Deze voorwaardelijke straf dient niet alleen om de ernst van het gepleegde feit te benadrukken, maar ook om verdachte ervan te weerhouden nieuwe strafbare feiten te plegen.

7.Het beslag

7.1
De verbeurdverklaring
Het hierna in de beslissing genoemde in beslag genomen geldbedrag is vatbaar voor verbeurdverklaring.
Gebleken is dat dit geldbedrag aan verdachte toebehoort en dat het bewezen verklaarde feit is begaan met betrekking tot dat geldbedrag.
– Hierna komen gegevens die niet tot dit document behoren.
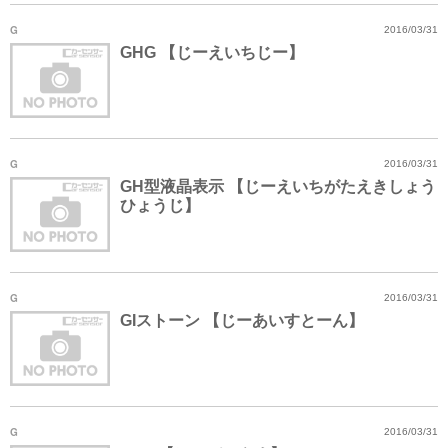
G
2016/03/31
GHG 【じーえいちじー】
G
2016/03/31
GH型液晶表示 【じーえいちがたえきしょう
ひょうじ】
G
2016/03/31
GIストーン 【じーあいすとーん】
G
2016/03/31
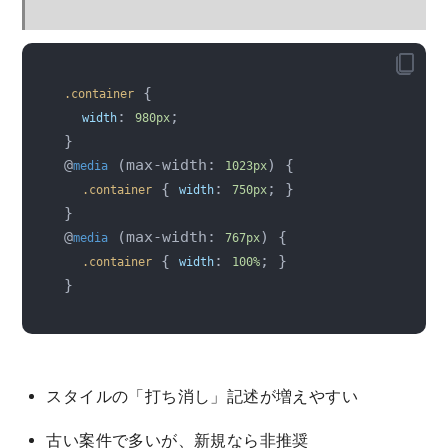
 {

.container
: 
;

width
980px
}

@
 (max-width: 
) {

media
1023px
 { 
: 
; }

.container
width
750px
}

@
 (max-width: 
) {

media
767px
 { 
: 
; }

.container
width
100%
スタイルの「打ち消し」記述が増えやすい
古い案件で多いが、新規なら非推奨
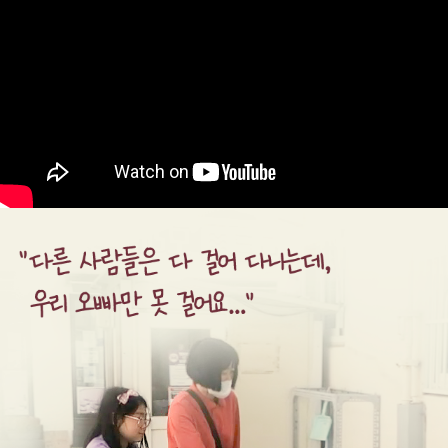
다
른
사
람
들
은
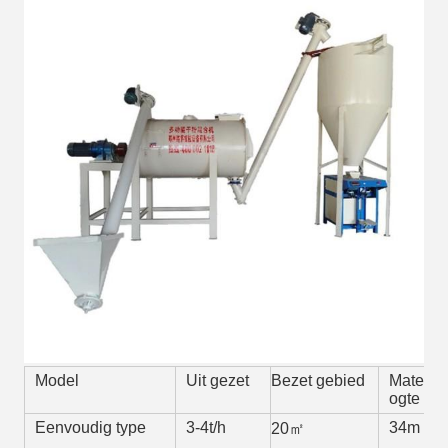
Model
Uit gezet
Bezet gebied
Materia
ogte
Eenvoudig type
3-4t/h
34m
20㎡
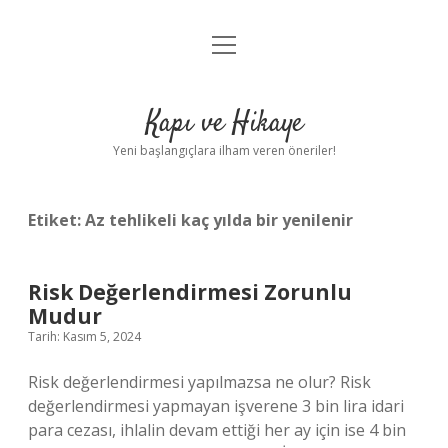
menüyü
Anasayfa
aç
Gizlilik Politikası
Kapı ve Hikaye
Yasal Uyarı
Yeni başlangıçlara ilham veren öneriler!
Hakkımızda
Etiket:
Az tehlikeli kaç yılda bir yenilenir
Risk Değerlendirmesi Zorunlu
Mudur
Tarih: Kasım 5, 2024
Risk değerlendirmesi yapılmazsa ne olur? Risk
değerlendirmesi yapmayan işverene 3 bin lira idari
para cezası, ihlalin devam ettiği her ay için ise 4 bin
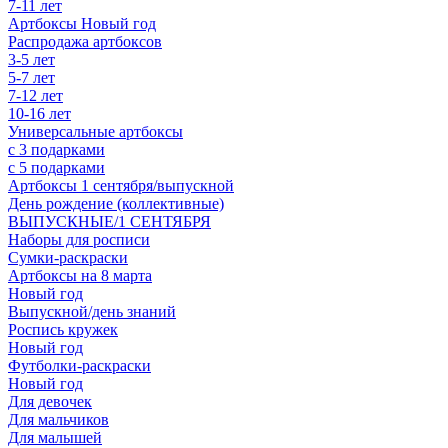
7-11 лет
Артбоксы Новый год
Распродажа артбоксов
3-5 лет
5-7 лет
7-12 лет
10-16 лет
Универсальные артбоксы
с 3 подарками
с 5 подарками
Артбоксы 1 сентября/выпускной
День рождение (коллективные)
ВЫПУСКНЫЕ/1 СЕНТЯБРЯ
Наборы для росписи
Сумки-раскраски
Артбоксы на 8 марта
Новый год
Выпускной/день знаний
Роспись кружек
Новый год
Футболки-раскраски
Новый год
Для девочек
Для мальчиков
Для малышей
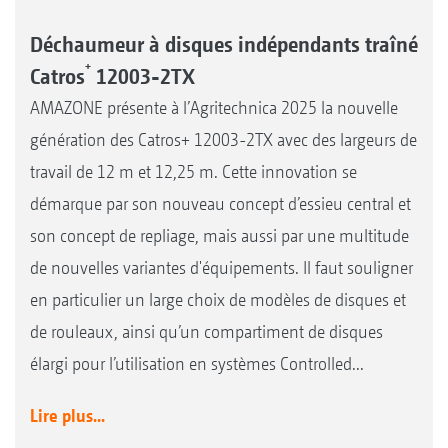
Déchaumeur à disques indépendants traîné
+
Catros
12003-2TX
AMAZONE présente à l’Agritechnica 2025 la nouvelle
génération des Catros+ 12003-2TX avec des largeurs de
travail de 12 m et 12,25 m. Cette innovation se
démarque par son nouveau concept d’essieu central et
son concept de repliage, mais aussi par une multitude
de nouvelles variantes d'équipements. Il faut souligner
en particulier un large choix de modèles de disques et
de rouleaux, ainsi qu’un compartiment de disques
élargi pour l’utilisation en systèmes Controlled...
Lire plus...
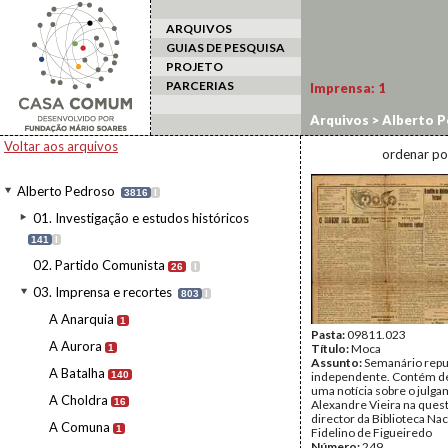
ARQUIVOS
GUIAS DE PESQUISA
PROJETO
PARCERIAS
Imprensa:
1
Arquivos
>
Alberto P
Voltar aos arquivos
ordenar po
Alberto Pedroso
3816
I
01. Investigação e estudos históricos
141
I
02. Partido Comunista
26
I
03. Imprensa e recortes
803
I
A Anarquia
1
Pasta:
09811.023
A Aurora
Título:
Moca
1
Assunto:
Semanário repu
A Batalha
140
independente. Contém d
uma notícia sobre o julg
A Choldra
16
Alexandre Vieira na ques
director da Biblioteca Nac
A Comuna
1
Fidelino de Figueiredo
Número:
249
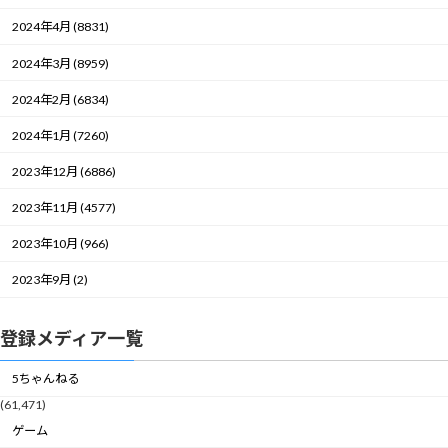
2024年4月 (8831)
2024年3月 (8959)
2024年2月 (6834)
2024年1月 (7260)
2023年12月 (6886)
2023年11月 (4577)
2023年10月 (966)
2023年9月 (2)
登録メディア一覧
5ちゃんねる
(61,471)
ゲーム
8.De wettelijke voorschriften

De beslissing berust op de artikelen 9, 10, 14a, 14b, 14c, 22c, 22d, 33, 33a, 63 en 420bis van het Wetboek van Strafrecht zoals deze artikelen luidden ten tijde van het bewezen verklaarde.

9.De beslissing

De rechtbank:
Bewezenverklaring
- verklaart het ten laste gelegde bewezen, zodanig als hierboven onder 4.4 is omschreven;
- spreekt verdachte vrij van wat meer of anders is ten laste gelegd;
Strafbaarheid
- verklaart het bewezen verklaarde strafbaar;
- verklaart dat het bewezen verklaarde het volgende strafbare feit oplevert:
witwassen;
- verklaart verdachte strafbaar;
Strafoplegging
- veroordeelt verdachte tot
een taakstraf van 240 uren;
- beveelt dat indien verdachte de taakstraf niet naar behoren verricht,
vervangende hechteniszal worden toegepast van
120 dagen;
- veroordeelt verdachte tot
een gevangenisstraf van 2 maanden voorwaardelijk met een proeftijd van twee jaar;
- bepaalt dat de voorwaardelijke straf niet ten uitvoer wordt gelegd, tenzij de rechter tenuitvoerlegging gelast:
* omdat verdachte zich voor het einde van de proeftijd schuldig maakt aan een strafbaar feit;
Beslag
-
verklaart verbeurdhet inbeslaggenomen voorwerp, te weten:
een geldbedrag van € 120.000,=.
Dit vonnis is gewezen door mr. Veldhuizen, voorzitter, mr. Struijs en mr. Kouwenhoven, rechters, in tegenwoordigheid van De Roos, griffier, en is uitgesproken ter openbare zitting op 21 februari 2014.

Voetnoten

1.Wanneer hierna wordt verwezen naar een proces-verbaal, wordt -tenzij anders vermeld- bedoeld het eindproces-verbaal met dossiernummer 2012082347 van de politie Integraal Afpakteam Brabant, opgemaakt in de wettelijke vorm door daartoe bevoegde opsporingsambtenaren en doorgenummerd van 1 tot en met 335.
2.Het geschrift, zijnde een vertaling van een onderzoeksrapport van de Douanerecherche München d.d. 1 augustus 2012, pagina’s 166 en 167 van voornoemd eind-proces-verbaal.
3.De verklaring van verdachte, afgelegd op de zitting van 7 februari 2014.
4.Het proces-verbaal van bevindingen, pagina 58 van voornoemd eind-proces-verbaal.
5.Het geschrift, zijnde een brief van de Belastingdienst Zuidwest/kantoor Roosendaal d.d. 10 mei 2012.